I'm trying to learn Numba to speed up my Python code, and I plan to use the eager compilation mode of Numba JIT.
The common-used JIT mode can be achieved in the following code:
@jit(nopython=True)
def jit_go_fast_lazy(a):
trace = 0.0
for i in range(a.shape[0]):
trace += np.tanh(a[i, i])
return a + trace
When run the program above, the first-time execution of jit_go_fast() will be slow since compilation takes much time, however the afterwards executions will be tremendously faster.
Since my program is sensitive to execution time, it's essential to reduce the overhead compilation time so I plan to choose the eager compilation mode, which, according to official tutorial, should be like this:
@jit(float64[:, :](int64[:, :]), nopython=True)
def jit_go_fast_eager(a):
trace = 0.0
for i in range(a.shape[0]):
trace += np.tanh(a[i, i])
return a + trace
(The code example here is modified from Numba official site)
When testing the running time of code above, I use the following code:
x = np.arange(100).reshape(10, 10)
start = time.time()
jit_go_fast_lazy(x)
end = time.time()
print("Elapsed = %s" % (end - start))
start = time.time()
jit_go_fast_lazy(x)
end = time.time()
print("Elapsed = %s" % (end - start))
start = time.time()
jit_go_fast_eager(x)
end = time.time()
print("Elapsed = %s" % (end - start))
start = time.time()
jit_go_fast_eager(x)
end = time.time()
print("Elapsed = %s" % (end - start))
When running this test on macOS with Python 3.9.1, the results are as follows:
First run of JIT lazy compilation: 0.14231 sec
Second run of JIT lazy compilation: 3.0994e-06 sec
First run of JIT eager compilation: 8.8930e-05 sec
Second run of JIT eager compilation: 1.9073e-06 sec
From what I understamd, the running time of jit_go_faster_eager()
should be approximately the same whether I run it in my program for the first time or not (since it has been compiled).
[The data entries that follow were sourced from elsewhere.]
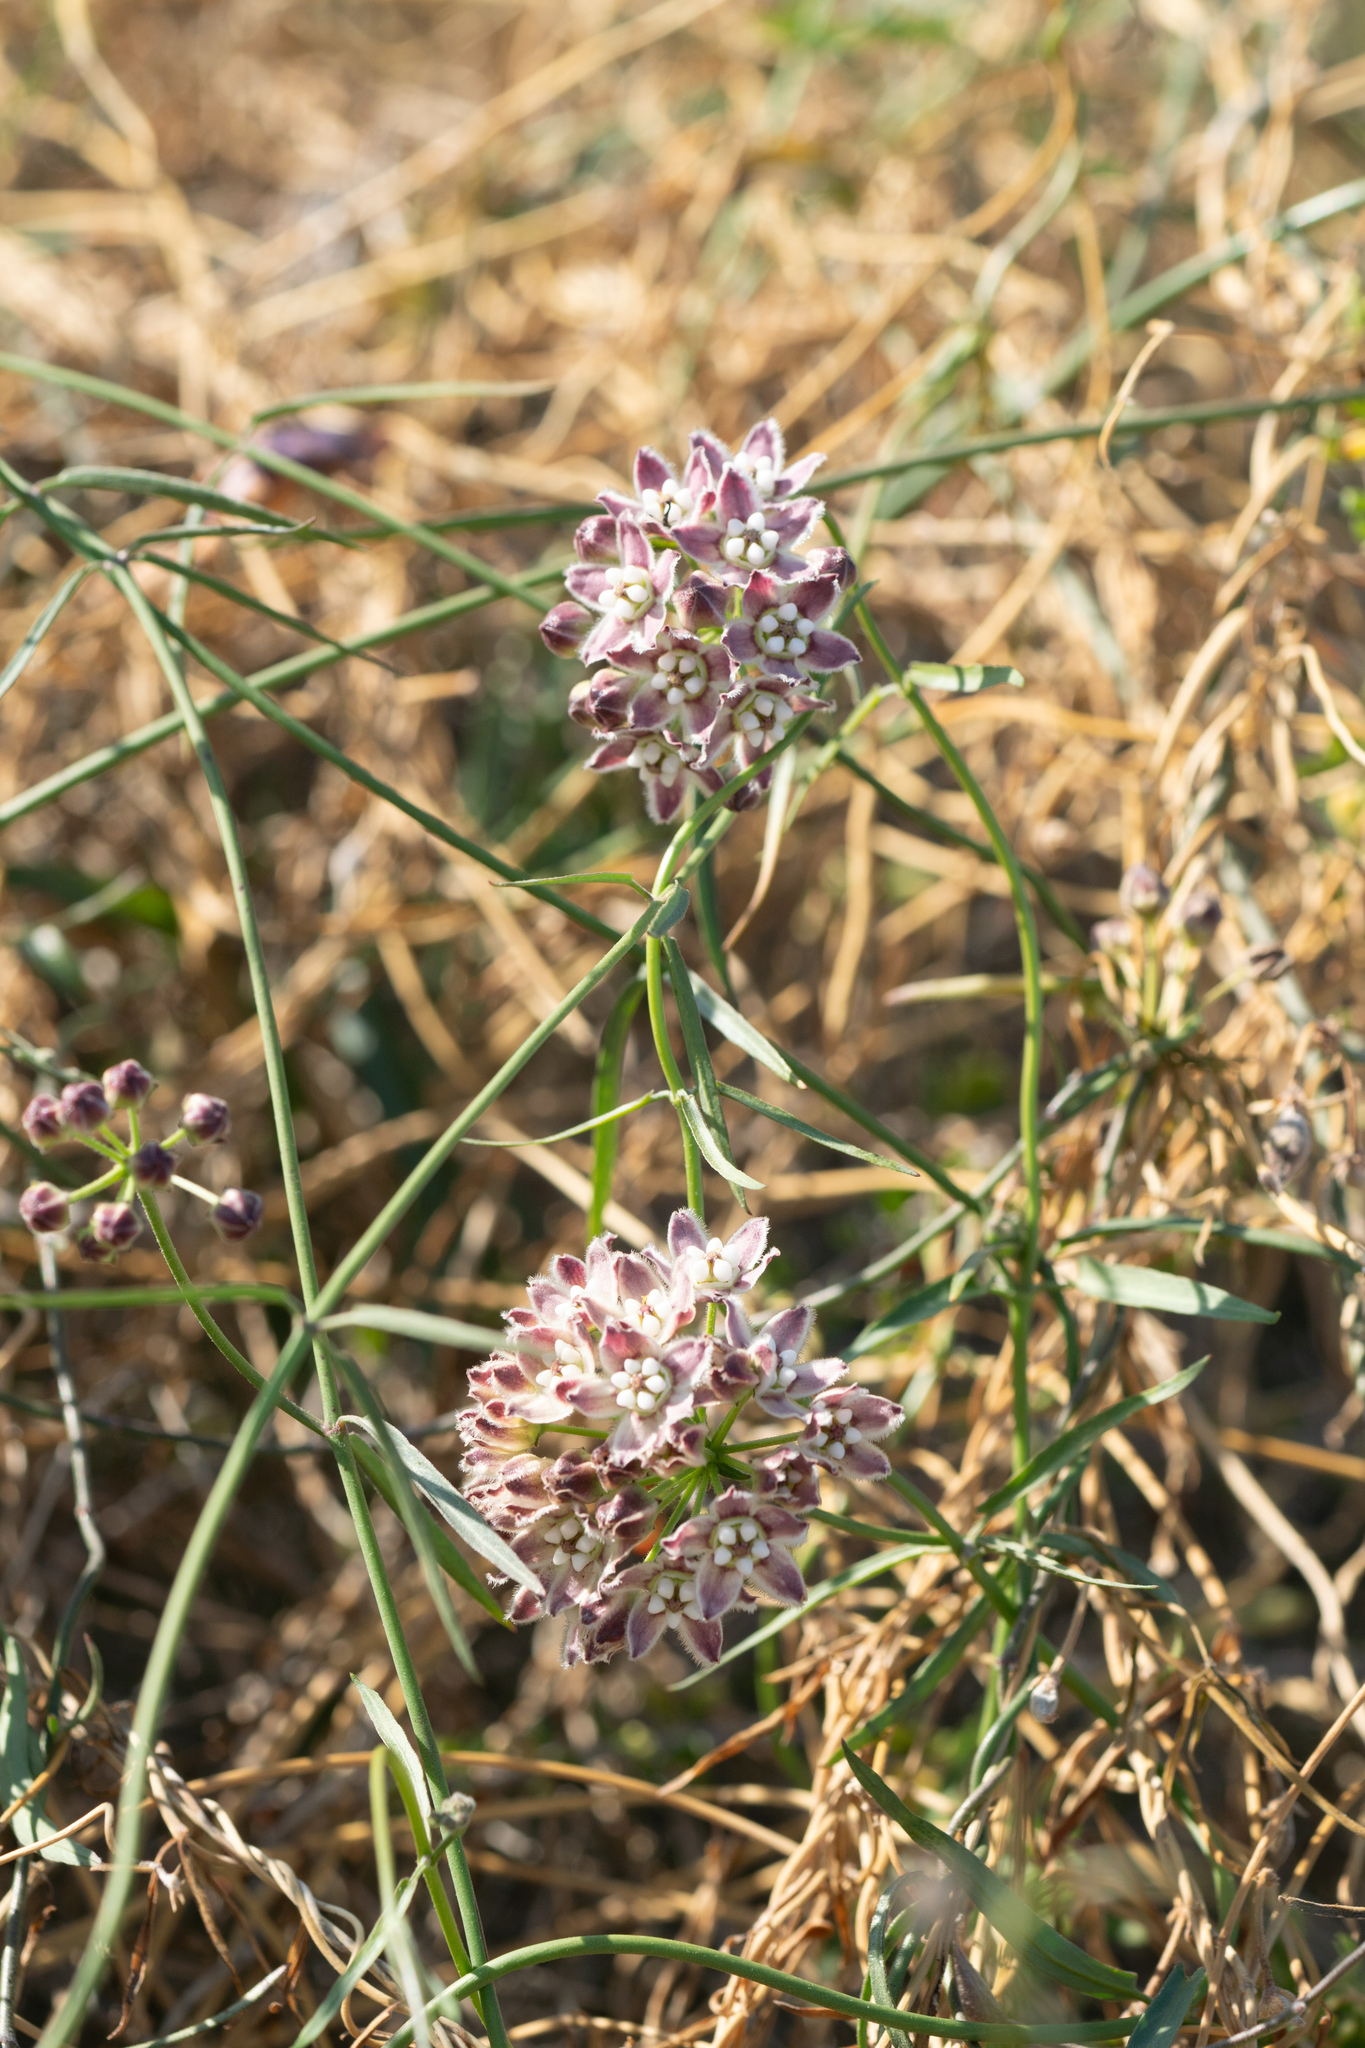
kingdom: Plantae
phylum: Tracheophyta
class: Magnoliopsida
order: Gentianales
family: Apocynaceae
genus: Funastrum
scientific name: Funastrum heterophyllum
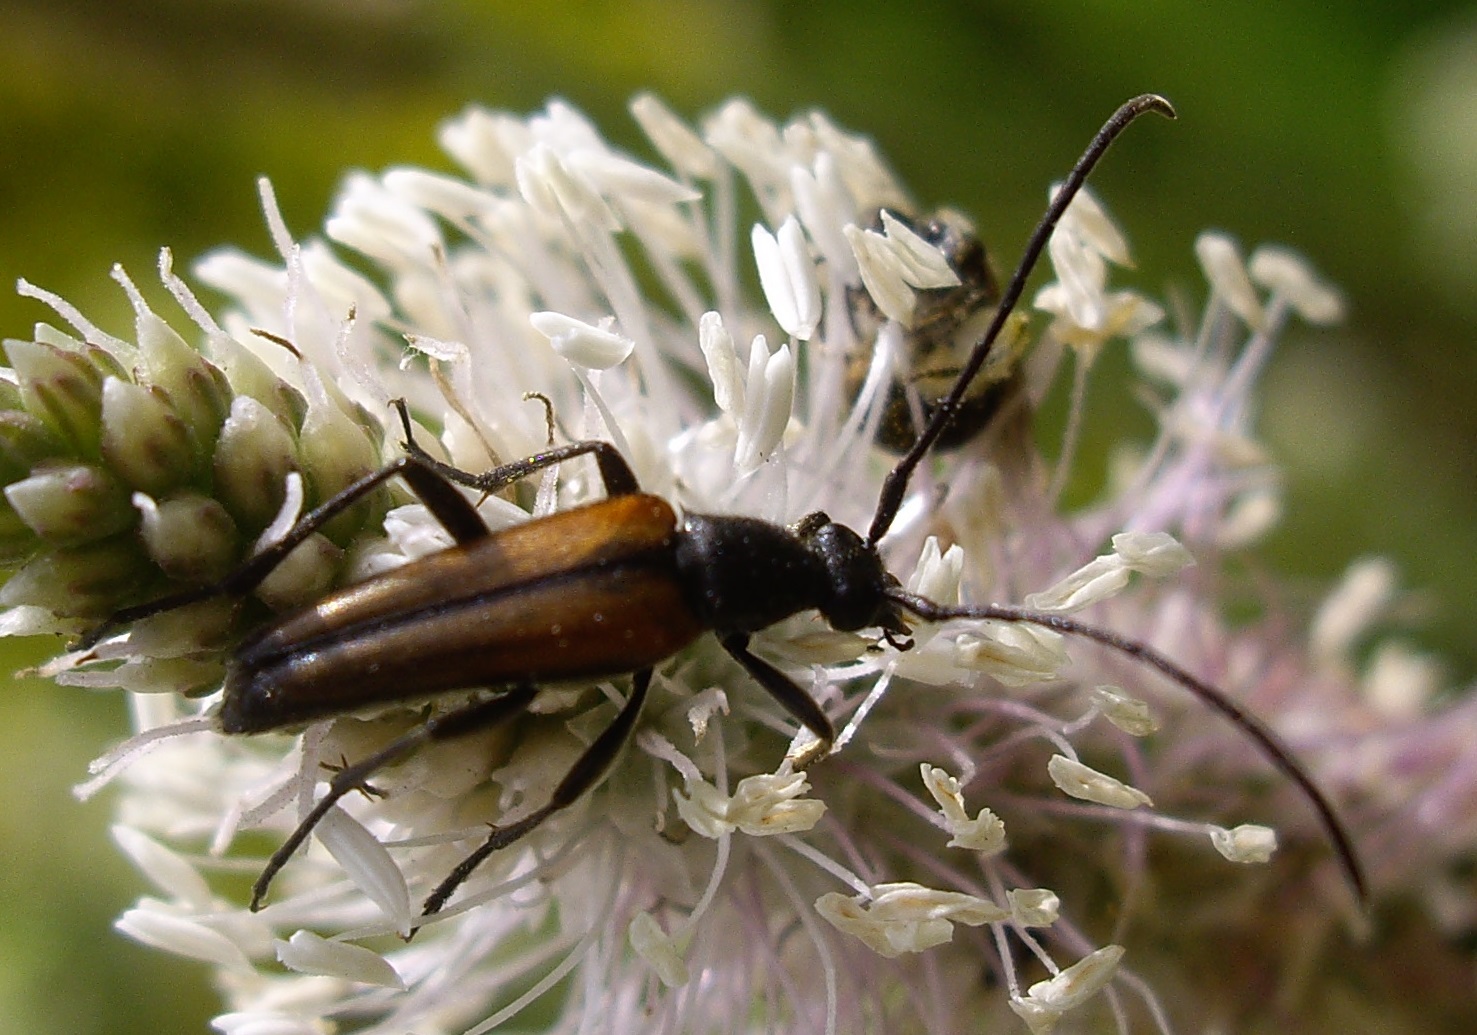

However, the result shows that when jit_go_faster_eager()
was executed for the second time, it was about 10 times faster.
I did some search about this confusing result, and find this question. I changed the decorator of jit_go_fast_eager()
to:
@jit(float64[:, ::1](int64[:, ::1]), nopython=True)
The result is:
First run of JIT lazy compilation: 0.14407 sec
Second run of JIT lazy compilation: 3.0994e-06 sec
First run of JIT eager compilation: 6.0081e-05 sec
Second run of JIT eager compilation: 2.1458e-06 sec
There is only minor change in running time.
Can someone kindly give some help on this? My main questions are:
- Why there's huge running time difference in the first and second execution of JIT eager compiled function?
- What's the best practice to accelerate a function like this? While the second executions are always much faster, the first execution can interfere with the overall process of the progarm.
Thanks!